• _Given information_:

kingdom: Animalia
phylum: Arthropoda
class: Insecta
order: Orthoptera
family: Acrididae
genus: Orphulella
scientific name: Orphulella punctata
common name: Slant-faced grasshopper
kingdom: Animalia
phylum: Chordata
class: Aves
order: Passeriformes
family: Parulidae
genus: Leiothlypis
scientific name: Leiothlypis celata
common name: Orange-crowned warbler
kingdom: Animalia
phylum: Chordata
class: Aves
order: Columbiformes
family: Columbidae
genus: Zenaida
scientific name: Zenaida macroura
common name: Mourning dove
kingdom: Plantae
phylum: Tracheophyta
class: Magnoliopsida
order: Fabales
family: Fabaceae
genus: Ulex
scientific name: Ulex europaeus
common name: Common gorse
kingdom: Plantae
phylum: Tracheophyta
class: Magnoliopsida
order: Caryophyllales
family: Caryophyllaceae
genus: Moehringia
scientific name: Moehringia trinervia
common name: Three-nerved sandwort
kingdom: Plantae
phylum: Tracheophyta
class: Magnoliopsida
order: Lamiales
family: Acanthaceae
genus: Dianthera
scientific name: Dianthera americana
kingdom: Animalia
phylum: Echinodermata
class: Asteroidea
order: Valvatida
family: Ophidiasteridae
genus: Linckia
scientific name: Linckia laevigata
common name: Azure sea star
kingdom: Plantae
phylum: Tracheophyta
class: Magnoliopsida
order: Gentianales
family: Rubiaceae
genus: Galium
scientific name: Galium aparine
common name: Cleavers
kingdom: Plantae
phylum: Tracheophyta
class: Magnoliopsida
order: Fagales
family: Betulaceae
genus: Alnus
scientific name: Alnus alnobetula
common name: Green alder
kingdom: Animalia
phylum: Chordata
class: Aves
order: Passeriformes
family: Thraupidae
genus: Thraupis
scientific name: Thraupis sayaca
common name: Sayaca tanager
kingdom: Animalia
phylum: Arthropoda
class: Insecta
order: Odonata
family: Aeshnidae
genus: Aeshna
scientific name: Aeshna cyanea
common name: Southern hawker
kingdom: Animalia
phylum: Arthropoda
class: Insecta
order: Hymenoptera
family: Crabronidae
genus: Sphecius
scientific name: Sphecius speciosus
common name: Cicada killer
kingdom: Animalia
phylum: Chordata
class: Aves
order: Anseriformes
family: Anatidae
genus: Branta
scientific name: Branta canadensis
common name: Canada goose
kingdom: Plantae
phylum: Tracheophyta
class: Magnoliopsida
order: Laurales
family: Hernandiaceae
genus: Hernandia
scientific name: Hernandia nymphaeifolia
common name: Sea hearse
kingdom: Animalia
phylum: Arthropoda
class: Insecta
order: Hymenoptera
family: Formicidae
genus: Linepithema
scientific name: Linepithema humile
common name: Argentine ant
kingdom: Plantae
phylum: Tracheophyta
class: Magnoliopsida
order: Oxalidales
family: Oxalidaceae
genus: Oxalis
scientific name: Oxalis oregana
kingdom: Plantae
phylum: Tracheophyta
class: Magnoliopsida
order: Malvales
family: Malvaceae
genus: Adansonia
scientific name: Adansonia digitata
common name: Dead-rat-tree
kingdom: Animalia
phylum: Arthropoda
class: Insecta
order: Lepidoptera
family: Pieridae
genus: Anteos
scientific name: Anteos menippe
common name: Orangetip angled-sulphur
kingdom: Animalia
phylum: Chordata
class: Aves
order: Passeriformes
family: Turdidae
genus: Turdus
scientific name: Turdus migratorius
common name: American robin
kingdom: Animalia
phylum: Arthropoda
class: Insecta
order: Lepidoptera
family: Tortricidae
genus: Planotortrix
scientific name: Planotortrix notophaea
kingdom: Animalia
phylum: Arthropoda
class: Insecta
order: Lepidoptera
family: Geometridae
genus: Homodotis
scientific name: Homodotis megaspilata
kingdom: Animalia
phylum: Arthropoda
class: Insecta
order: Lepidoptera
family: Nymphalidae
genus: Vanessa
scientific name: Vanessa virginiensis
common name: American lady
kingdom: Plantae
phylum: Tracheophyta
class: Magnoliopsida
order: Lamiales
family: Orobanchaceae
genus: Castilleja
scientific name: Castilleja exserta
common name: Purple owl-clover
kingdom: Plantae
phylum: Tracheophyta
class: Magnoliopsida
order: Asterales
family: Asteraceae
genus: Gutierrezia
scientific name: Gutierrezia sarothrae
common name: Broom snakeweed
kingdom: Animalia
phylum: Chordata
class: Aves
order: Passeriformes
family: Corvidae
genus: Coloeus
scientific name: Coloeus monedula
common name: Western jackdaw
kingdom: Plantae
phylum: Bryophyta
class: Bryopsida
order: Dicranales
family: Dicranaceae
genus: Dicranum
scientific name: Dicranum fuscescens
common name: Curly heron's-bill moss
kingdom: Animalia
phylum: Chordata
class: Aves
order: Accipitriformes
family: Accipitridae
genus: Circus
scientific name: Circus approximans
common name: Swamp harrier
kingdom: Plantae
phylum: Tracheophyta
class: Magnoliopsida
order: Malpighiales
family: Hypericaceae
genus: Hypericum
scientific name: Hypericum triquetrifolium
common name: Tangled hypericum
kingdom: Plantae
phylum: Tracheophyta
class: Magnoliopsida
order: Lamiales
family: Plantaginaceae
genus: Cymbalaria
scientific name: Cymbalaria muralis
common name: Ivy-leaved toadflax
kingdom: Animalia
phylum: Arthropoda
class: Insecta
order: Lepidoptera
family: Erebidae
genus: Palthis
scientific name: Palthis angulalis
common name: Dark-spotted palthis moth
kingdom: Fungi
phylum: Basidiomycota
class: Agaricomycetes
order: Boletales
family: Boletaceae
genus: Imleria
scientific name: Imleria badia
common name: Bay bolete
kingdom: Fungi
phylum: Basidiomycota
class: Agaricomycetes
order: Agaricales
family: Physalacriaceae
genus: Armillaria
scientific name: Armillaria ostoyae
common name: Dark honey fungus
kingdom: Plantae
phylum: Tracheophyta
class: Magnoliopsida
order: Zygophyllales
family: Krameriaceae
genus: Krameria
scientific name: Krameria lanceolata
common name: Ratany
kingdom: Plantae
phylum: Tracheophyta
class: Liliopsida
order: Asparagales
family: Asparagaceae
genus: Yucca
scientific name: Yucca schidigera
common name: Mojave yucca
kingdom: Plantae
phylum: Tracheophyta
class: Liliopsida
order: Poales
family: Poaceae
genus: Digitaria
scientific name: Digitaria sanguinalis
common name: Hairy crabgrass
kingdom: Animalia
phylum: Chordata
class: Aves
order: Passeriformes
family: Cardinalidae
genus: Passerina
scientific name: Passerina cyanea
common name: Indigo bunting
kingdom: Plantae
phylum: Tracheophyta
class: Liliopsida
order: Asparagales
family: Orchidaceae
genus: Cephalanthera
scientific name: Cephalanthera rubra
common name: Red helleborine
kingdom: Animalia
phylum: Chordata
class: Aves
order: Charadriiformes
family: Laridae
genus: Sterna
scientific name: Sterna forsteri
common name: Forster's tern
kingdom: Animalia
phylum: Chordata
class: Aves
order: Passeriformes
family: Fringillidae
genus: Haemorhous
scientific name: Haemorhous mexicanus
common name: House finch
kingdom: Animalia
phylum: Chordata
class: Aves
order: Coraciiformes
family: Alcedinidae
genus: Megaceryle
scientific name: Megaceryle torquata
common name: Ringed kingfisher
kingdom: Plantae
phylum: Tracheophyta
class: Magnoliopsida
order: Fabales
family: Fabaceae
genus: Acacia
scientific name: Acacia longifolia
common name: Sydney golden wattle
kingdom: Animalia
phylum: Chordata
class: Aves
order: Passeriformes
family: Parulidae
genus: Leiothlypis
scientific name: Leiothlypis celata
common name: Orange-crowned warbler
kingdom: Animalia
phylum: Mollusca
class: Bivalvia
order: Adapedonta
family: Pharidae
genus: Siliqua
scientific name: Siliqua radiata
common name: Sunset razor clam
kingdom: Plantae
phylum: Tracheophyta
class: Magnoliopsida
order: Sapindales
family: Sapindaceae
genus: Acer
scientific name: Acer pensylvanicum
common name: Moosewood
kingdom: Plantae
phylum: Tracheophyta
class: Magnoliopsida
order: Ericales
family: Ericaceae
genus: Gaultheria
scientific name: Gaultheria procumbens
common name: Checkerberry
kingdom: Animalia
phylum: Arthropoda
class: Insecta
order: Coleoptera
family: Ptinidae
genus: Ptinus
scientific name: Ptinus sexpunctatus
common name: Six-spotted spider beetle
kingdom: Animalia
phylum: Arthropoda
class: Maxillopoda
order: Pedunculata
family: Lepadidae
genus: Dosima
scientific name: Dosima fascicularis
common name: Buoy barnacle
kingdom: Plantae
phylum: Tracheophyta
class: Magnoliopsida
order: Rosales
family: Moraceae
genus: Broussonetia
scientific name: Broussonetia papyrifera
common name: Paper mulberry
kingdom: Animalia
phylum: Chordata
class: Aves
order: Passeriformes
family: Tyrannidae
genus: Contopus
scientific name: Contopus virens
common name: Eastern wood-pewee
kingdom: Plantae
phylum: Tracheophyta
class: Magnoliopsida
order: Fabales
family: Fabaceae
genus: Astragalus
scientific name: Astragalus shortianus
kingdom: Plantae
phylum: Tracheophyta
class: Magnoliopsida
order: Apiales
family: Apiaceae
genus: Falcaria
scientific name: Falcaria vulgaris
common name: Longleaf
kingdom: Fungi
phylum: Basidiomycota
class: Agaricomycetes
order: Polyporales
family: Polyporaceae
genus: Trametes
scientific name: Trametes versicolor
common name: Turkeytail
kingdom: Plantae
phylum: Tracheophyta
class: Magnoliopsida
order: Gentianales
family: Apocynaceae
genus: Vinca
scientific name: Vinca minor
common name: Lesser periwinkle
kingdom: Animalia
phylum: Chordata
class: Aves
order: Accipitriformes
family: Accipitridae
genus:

• _Exercise_:
Reproduce the material verbatim, from its first line up to and including the line with "common name: Southern hawker".

• _Correct response_:
kingdom: Animalia
phylum: Arthropoda
class: Insecta
order: Orthoptera
family: Acrididae
genus: Orphulella
scientific name: Orphulella punctata
common name: Slant-faced grasshopper
kingdom: Animalia
phylum: Chordata
class: Aves
order: Passeriformes
family: Parulidae
genus: Leiothlypis
scientific name: Leiothlypis celata
common name: Orange-crowned warbler
kingdom: Animalia
phylum: Chordata
class: Aves
order: Columbiformes
family: Columbidae
genus: Zenaida
scientific name: Zenaida macroura
common name: Mourning dove
kingdom: Plantae
phylum: Tracheophyta
class: Magnoliopsida
order: Fabales
family: Fabaceae
genus: Ulex
scientific name: Ulex europaeus
common name: Common gorse
kingdom: Plantae
phylum: Tracheophyta
class: Magnoliopsida
order: Caryophyllales
family: Caryophyllaceae
genus: Moehringia
scientific name: Moehringia trinervia
common name: Three-nerved sandwort
kingdom: Plantae
phylum: Tracheophyta
class: Magnoliopsida
order: Lamiales
family: Acanthaceae
genus: Dianthera
scientific name: Dianthera americana
kingdom: Animalia
phylum: Echinodermata
class: Asteroidea
order: Valvatida
family: Ophidiasteridae
genus: Linckia
scientific name: Linckia laevigata
common name: Azure sea star
kingdom: Plantae
phylum: Tracheophyta
class: Magnoliopsida
order: Gentianales
family: Rubiaceae
genus: Galium
scientific name: Galium aparine
common name: Cleavers
kingdom: Plantae
phylum: Tracheophyta
class: Magnoliopsida
order: Fagales
family: Betulaceae
genus: Alnus
scientific name: Alnus alnobetula
common name: Green alder
kingdom: Animalia
phylum: Chordata
class: Aves
order: Passeriformes
family: Thraupidae
genus: Thraupis
scientific name: Thraupis sayaca
common name: Sayaca tanager
kingdom: Animalia
phylum: Arthropoda
class: Insecta
order: Odonata
family: Aeshnidae
genus: Aeshna
scientific name: Aeshna cyanea
common name: Southern hawker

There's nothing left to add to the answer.